Last year, the provincial board did the right thing by passing a resolution enjoining all 11 Sangguniang Bayans to review and submit recommendations to the proposed ordinance relative to the revision of the schedule of market values for real properties for 2017 in their respective towns.

Most of the municipal councils apparently did a review of the market values but were not able to discern its effect on the real property tax assessments. It was only this December, the month conscientious property owners pay the realty tax to avail of the 20 percent discount, that they learned that the real property taxes more than doubled compared to the 2017 levels.
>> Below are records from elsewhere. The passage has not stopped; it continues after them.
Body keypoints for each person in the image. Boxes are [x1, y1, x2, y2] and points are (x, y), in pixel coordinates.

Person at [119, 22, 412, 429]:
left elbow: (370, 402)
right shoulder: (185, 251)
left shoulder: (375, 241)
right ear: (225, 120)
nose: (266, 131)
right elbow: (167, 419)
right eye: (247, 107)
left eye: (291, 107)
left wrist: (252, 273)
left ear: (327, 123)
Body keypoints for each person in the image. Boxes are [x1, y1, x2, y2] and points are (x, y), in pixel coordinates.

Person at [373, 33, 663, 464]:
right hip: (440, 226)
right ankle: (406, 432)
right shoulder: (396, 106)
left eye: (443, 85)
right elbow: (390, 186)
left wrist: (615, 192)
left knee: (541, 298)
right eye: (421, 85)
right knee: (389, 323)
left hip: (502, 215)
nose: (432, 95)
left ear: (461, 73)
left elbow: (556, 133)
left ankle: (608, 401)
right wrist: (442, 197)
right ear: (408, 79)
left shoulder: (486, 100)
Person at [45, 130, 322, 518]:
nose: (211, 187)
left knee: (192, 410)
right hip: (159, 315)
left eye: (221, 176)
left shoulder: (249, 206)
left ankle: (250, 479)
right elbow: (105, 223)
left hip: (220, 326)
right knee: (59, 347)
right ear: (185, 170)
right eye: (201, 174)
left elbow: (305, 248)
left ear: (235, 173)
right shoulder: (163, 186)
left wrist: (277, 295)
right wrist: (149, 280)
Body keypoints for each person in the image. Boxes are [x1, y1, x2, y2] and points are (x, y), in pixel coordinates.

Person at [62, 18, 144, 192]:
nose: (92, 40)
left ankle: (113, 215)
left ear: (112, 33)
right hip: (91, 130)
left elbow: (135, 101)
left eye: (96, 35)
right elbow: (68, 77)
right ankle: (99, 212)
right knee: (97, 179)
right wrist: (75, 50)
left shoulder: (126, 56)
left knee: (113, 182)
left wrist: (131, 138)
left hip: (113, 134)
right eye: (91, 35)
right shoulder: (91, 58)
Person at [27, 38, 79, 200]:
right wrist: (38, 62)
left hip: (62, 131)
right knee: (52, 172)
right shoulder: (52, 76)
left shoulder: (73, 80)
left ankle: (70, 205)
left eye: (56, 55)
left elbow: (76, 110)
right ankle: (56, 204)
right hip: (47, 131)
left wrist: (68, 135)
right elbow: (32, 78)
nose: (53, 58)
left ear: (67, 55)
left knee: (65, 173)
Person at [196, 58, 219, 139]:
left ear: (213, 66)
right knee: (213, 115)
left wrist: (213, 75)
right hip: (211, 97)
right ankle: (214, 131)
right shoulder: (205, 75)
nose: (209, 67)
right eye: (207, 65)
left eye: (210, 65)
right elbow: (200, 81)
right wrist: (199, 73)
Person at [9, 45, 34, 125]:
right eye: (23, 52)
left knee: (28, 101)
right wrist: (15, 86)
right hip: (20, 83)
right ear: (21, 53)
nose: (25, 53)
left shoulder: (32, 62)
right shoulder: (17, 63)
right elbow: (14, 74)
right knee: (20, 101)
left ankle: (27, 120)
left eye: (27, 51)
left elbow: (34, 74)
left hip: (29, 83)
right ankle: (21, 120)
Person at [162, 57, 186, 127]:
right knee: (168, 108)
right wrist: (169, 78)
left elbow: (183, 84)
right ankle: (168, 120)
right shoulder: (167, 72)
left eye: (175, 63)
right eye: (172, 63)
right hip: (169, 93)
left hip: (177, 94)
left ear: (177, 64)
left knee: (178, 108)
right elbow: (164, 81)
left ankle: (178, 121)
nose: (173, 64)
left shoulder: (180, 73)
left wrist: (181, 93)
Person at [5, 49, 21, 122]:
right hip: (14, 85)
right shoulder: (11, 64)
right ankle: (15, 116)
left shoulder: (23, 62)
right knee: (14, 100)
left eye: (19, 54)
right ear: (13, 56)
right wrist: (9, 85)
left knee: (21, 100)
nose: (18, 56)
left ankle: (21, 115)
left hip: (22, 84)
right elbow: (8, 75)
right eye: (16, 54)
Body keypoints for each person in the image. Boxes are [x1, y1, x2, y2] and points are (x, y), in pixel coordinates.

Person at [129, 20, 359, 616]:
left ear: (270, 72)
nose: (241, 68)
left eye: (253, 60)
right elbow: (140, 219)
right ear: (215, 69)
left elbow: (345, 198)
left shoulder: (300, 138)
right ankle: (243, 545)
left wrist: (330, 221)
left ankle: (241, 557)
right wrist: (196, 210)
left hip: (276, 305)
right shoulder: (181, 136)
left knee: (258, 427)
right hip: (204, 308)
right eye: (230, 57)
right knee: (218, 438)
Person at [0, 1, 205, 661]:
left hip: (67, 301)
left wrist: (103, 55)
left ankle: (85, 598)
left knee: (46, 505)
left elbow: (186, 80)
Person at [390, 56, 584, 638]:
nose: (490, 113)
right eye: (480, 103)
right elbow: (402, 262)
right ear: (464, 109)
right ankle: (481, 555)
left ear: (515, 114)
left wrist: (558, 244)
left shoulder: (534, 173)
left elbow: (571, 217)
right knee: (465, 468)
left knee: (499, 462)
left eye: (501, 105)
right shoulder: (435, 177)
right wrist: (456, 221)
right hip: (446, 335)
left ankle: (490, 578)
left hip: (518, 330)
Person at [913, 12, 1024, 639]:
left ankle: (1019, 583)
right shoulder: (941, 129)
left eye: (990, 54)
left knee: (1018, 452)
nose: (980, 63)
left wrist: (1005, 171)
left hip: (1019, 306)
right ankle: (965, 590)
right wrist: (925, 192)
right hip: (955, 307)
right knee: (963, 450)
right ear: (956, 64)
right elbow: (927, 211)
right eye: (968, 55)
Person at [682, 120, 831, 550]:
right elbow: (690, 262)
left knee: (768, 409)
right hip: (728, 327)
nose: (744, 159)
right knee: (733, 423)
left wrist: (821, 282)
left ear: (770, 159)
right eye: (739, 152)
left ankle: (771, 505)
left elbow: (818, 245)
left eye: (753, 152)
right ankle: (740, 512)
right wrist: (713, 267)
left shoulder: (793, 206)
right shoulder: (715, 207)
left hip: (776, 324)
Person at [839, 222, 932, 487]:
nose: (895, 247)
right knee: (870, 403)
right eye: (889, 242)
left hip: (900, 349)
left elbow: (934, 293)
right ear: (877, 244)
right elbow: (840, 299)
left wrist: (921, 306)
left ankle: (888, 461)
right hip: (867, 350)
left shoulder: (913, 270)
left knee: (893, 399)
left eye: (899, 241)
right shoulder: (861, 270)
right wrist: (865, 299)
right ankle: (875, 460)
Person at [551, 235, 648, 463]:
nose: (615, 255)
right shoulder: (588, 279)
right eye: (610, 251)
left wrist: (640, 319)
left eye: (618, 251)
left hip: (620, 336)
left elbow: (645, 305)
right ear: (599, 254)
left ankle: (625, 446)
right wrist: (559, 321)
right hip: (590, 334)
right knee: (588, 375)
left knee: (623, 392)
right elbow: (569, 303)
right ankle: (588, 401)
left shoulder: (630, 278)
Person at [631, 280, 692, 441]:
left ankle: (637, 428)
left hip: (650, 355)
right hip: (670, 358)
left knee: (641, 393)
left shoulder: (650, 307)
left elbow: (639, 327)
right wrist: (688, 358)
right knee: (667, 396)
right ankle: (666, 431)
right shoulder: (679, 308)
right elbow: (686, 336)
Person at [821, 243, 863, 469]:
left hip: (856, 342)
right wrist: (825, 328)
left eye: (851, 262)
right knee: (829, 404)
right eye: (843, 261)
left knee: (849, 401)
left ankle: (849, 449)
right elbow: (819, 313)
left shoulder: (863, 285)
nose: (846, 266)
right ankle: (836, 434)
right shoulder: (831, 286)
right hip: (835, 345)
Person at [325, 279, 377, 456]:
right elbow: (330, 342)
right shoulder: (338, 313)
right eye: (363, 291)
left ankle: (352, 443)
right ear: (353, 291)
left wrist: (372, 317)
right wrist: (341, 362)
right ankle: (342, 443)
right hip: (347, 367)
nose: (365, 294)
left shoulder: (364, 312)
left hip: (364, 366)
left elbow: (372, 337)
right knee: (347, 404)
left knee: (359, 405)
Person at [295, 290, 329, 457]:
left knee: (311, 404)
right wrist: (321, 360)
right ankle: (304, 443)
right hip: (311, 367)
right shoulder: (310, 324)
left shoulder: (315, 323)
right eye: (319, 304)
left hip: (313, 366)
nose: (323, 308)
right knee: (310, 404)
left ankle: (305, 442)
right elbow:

Apparently, despite airing their view during the SP public hearing that their constituents were not consulted on the matter, the members of the local councils never called for public hearings to discuss the issue directly with the affected sectors.

*****

THE TIE. A traveller becomes lost in the Sahara desert. Realizing his only chance for survival is to find civilization, he begins walking. Time passes, and he becomes thirsty. More time passes, and he begins feeling faint.

He is on the verge of passing out when he spies a tent about 500 meters in front of him. Barely conscious, he reaches the tent and calls out, “Water!”

A Bedouin appears in the tent door and replies sympathetically, “I am sorry, Sir, but I have no water. However, would you like to buy a tie?”

With this, he brandishes a collection of exquisite silken neckwear.

“You fool,” gasps the man. “I’m dying! I need water!”

“Well, sir,” replies the Bedouin, “if you really need water, there is a tent about 2 kilometers south of here where you can get some.”

The man summons sufficient strength to drag his parched body to the second tent. With the last bit of strength, he tugs at the door of the tent and collapses.

Another Bedouin, dressed in a costly tuxedo, appears at the door and inquires, “May I help you sir?”

“Water!” is the feeble reply.

“Oh, Sir,” replies the Bedouin. “I’m sorry, but you can’t come in here without a tie!”